Limitations and strengths
We were unable to assess the occurrence of postpartum glucose testing among the ~15% of women with GDM who disenrolled from the health plan within 6 months after their deliveries. We could not determine whether women were advised by a health care professional to have postpartum testing or whether the test was ordered but not completed, since this information is not retained in the laboratory database during the study period. We could also not determine if the patient received a reminder to report for testing by mail or telephone. Thus, missed tests could be a result of lack of physician orders or women not returning for postpartum testing.
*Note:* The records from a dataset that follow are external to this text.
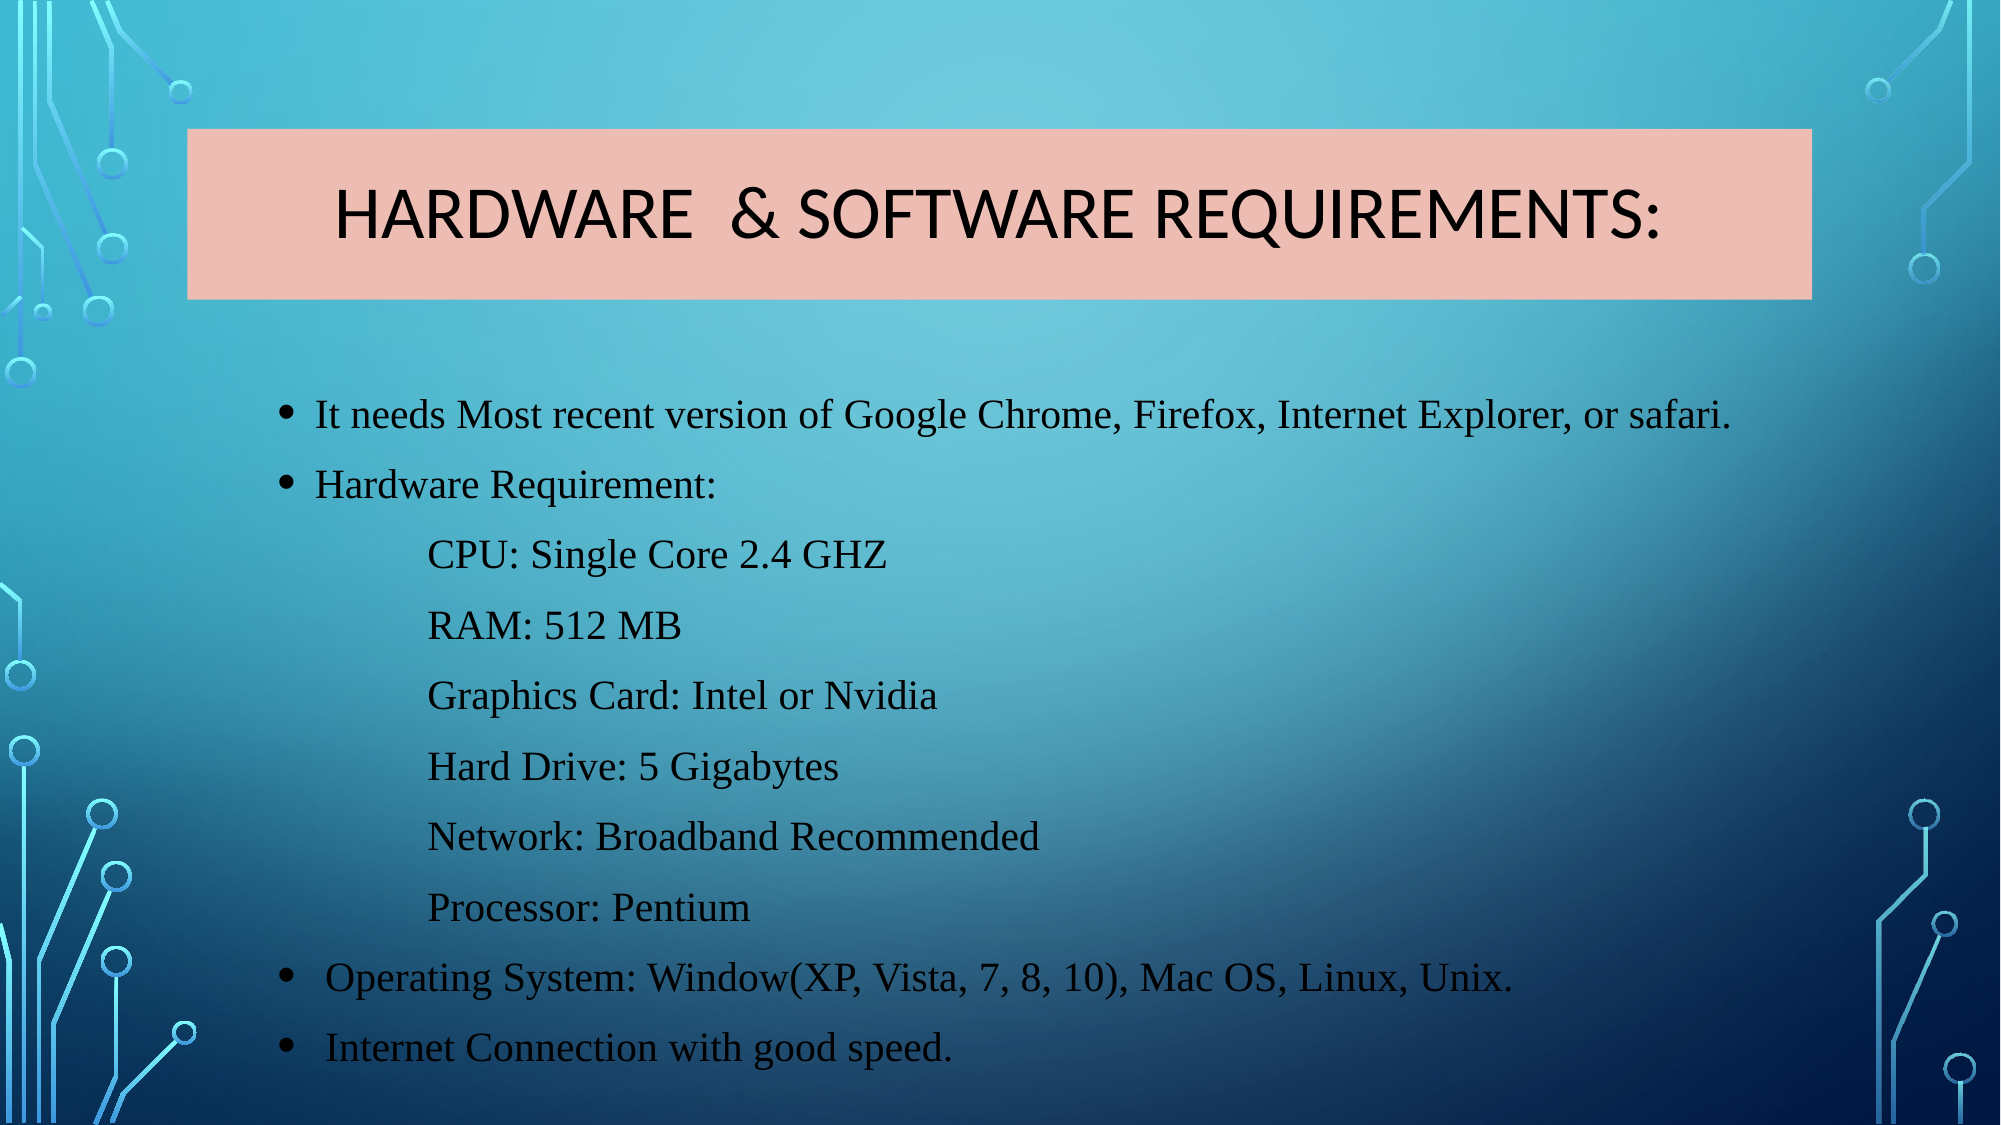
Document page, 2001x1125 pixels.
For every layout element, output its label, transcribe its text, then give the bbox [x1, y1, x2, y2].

list It needs Most recent version of Google Chrome, Firefox, Internet Explorer, or safari. Hardware Requirement: CPU: Single Core 2.4 GHZ RAM: 512 MB Graphics Card: Intel or Nvidia Hard Drive: 5 Gigabytes Network: Broadband Recommended Processor: Pentium Operating System: Window(XP, Vista, 7, 8, 10), Mac OS, Linux, Unix. Internet Connection with good speed. [187, 369, 1883, 1072]
title Hardware & software requirements: [187, 128, 1813, 300]
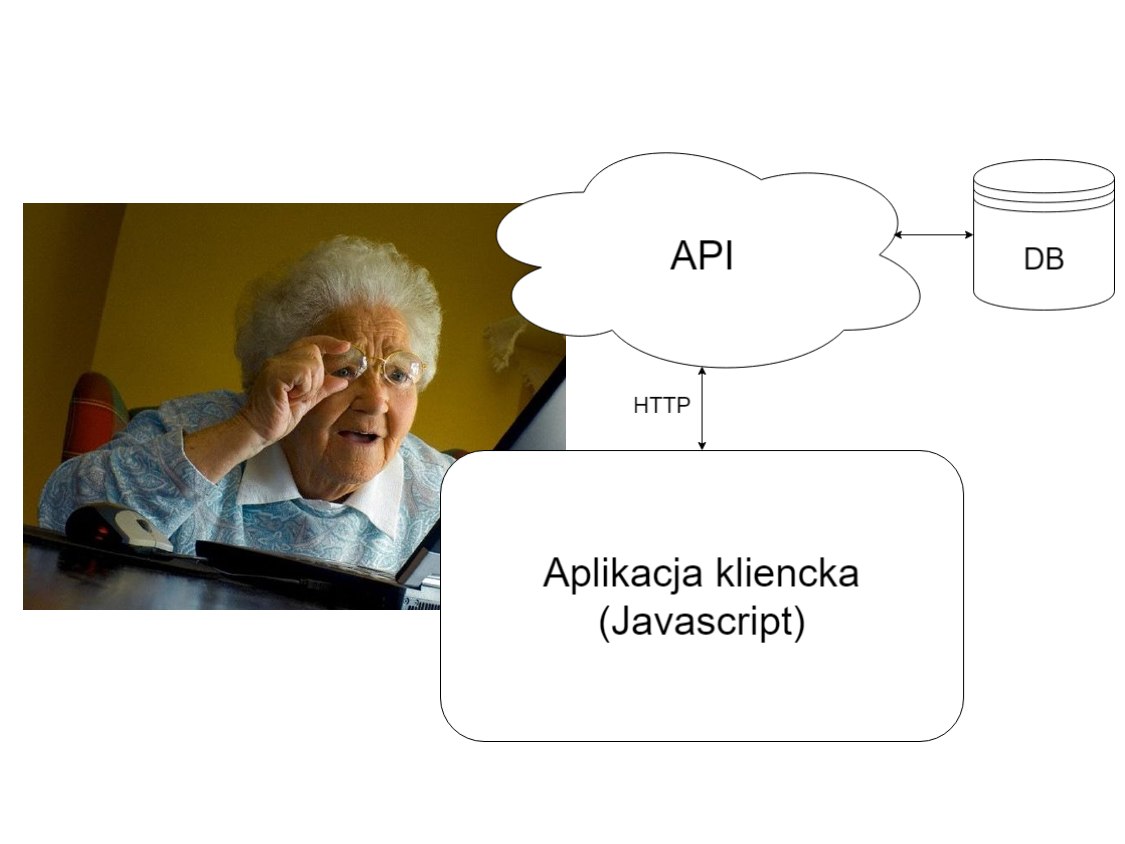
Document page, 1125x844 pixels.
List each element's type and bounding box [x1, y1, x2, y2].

picture [23, 129, 1115, 742]
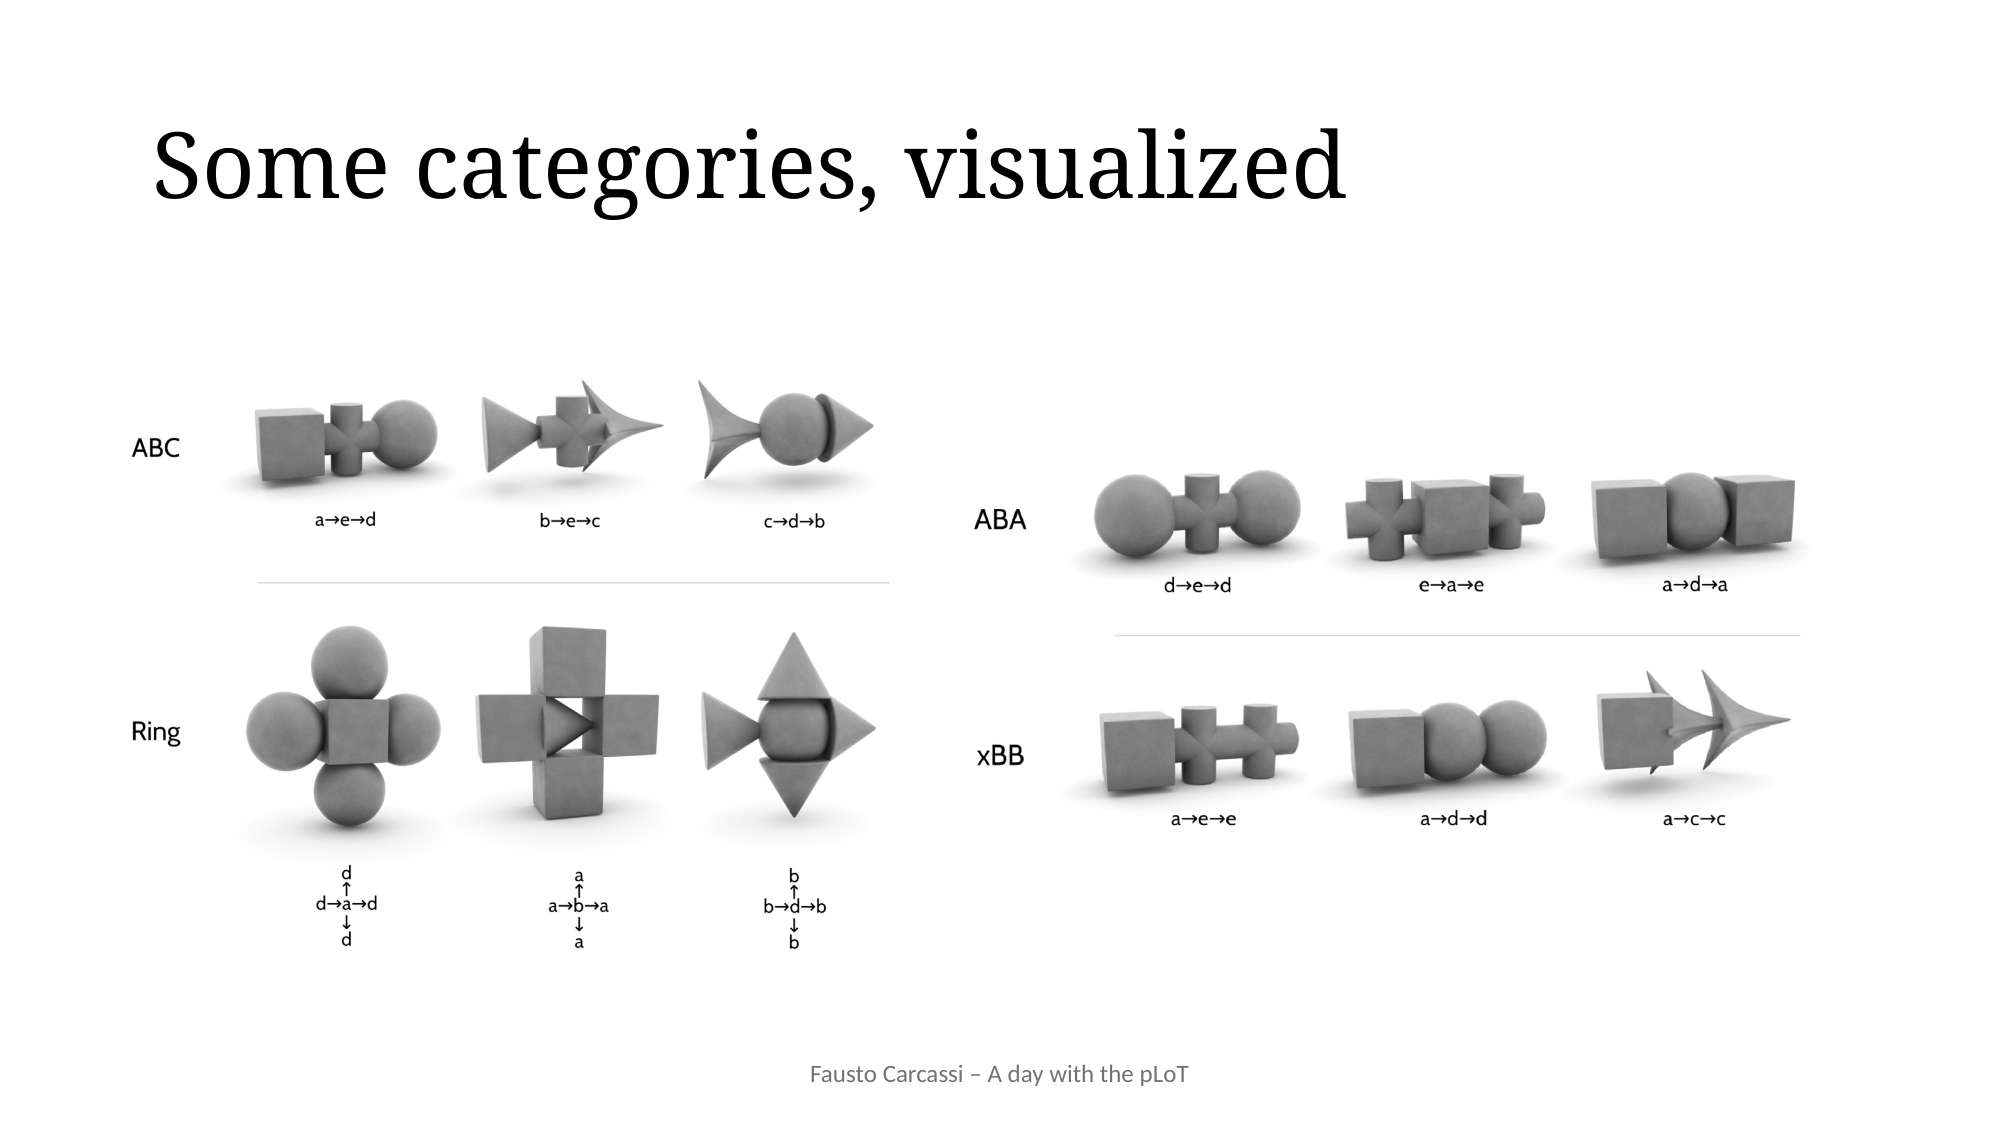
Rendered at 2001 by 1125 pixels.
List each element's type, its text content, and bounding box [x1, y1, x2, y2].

picture [958, 470, 1818, 864]
title Some categories, visualized [137, 59, 1863, 278]
picture [104, 378, 890, 956]
footer Fausto Carcassi – A day with the pLoT [662, 1042, 1338, 1103]
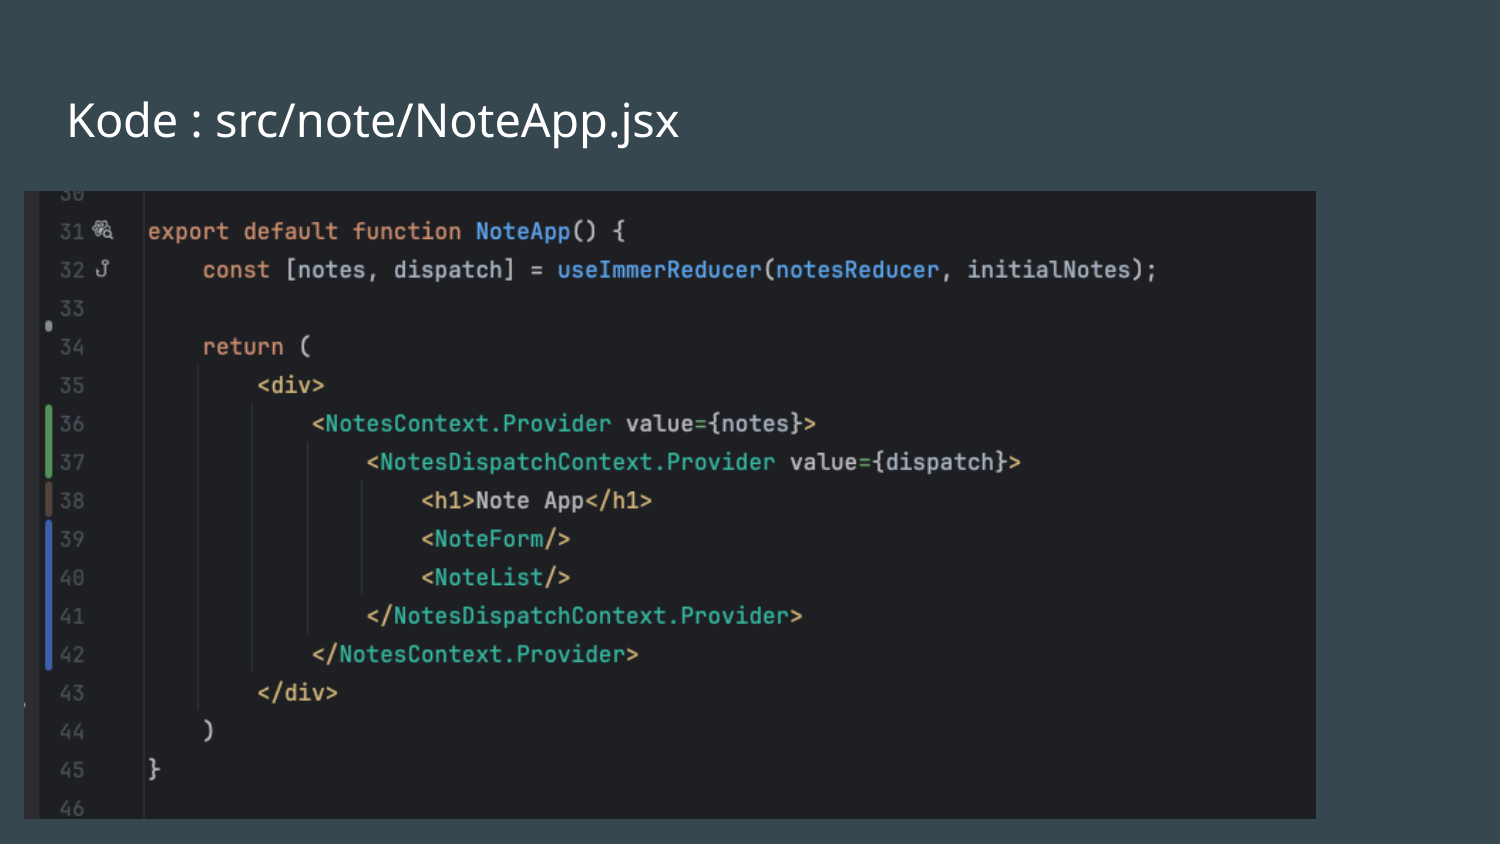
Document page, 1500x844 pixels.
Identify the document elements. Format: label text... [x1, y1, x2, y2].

picture [24, 191, 1316, 819]
title Kode : src/note/NoteApp.jsx [51, 72, 1449, 167]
Additionally, we were not able to explore the associations between obesity, postpartum testing, and ongoing glucose abnormalities in the postpartum period because maternal height and weight were not available in clinical databases or the California birth certificates for the period of this study.
The strengths of this study include the use of multiple clinical and administrative databases to identify and characterize women with GDM, including pharmacotherapy for GDM during pregnancy from a diverse insured cohort and to determine whether members of that cohort had been tested for glucose abnormalities postpartum. Because 95% (n = 11,187) of the women in the sample had KPSC prescription drug coverage during pregnancy, we were able to examine the associations requiring anti-hyperglycemic agents, postpartum testing, and test results with a high level of accuracy. Our sample included all women from 1999 through 2006 identified as having GDM using a standard laboratory test (100-g 3-h OGTT) using ADA criteria to assess the presence of GDM. Additionally, we were able to identify those women found to have IGT/IFG and those having a provisional diagnosis of diabetes using the results of their 75-g OGTT and FPG tests done during the postpartum period and to describe the demographic, clinical, and health service utilization characteristics of those women.
Testing for ongoing glucose dysregulation after a GDM-affected pregnancy may allow the opportunity for clinical interventions to reduce the risk of developing diabetes or treatment to reduce the risk of diabetes-related complications among women found to have diabetes (22
). The risk of pregnancy-related complications among women with diabetes, a population that is growing (2
), may be reduced by optimal use of preconception care (24
). The findings from this and other studies suggest that the rates of postpartum glucose testing after GDM are suboptimal. Rates of postpartum glucose testing after GDM pregnancies may be increased by incorporating alerts into electronic medical records so that postpartum glucose testing orders are automatically generated or physician-generated. Automated live or recorded telephone or e-mail messages could also be used to remind women to obtain testing after the tests are ordered. Postpartum glucose testing is an important first step in attempting to prevent both recurrence of GDM and the development of nongestational diabetes subsequent to a pregnancy complicated by GDM.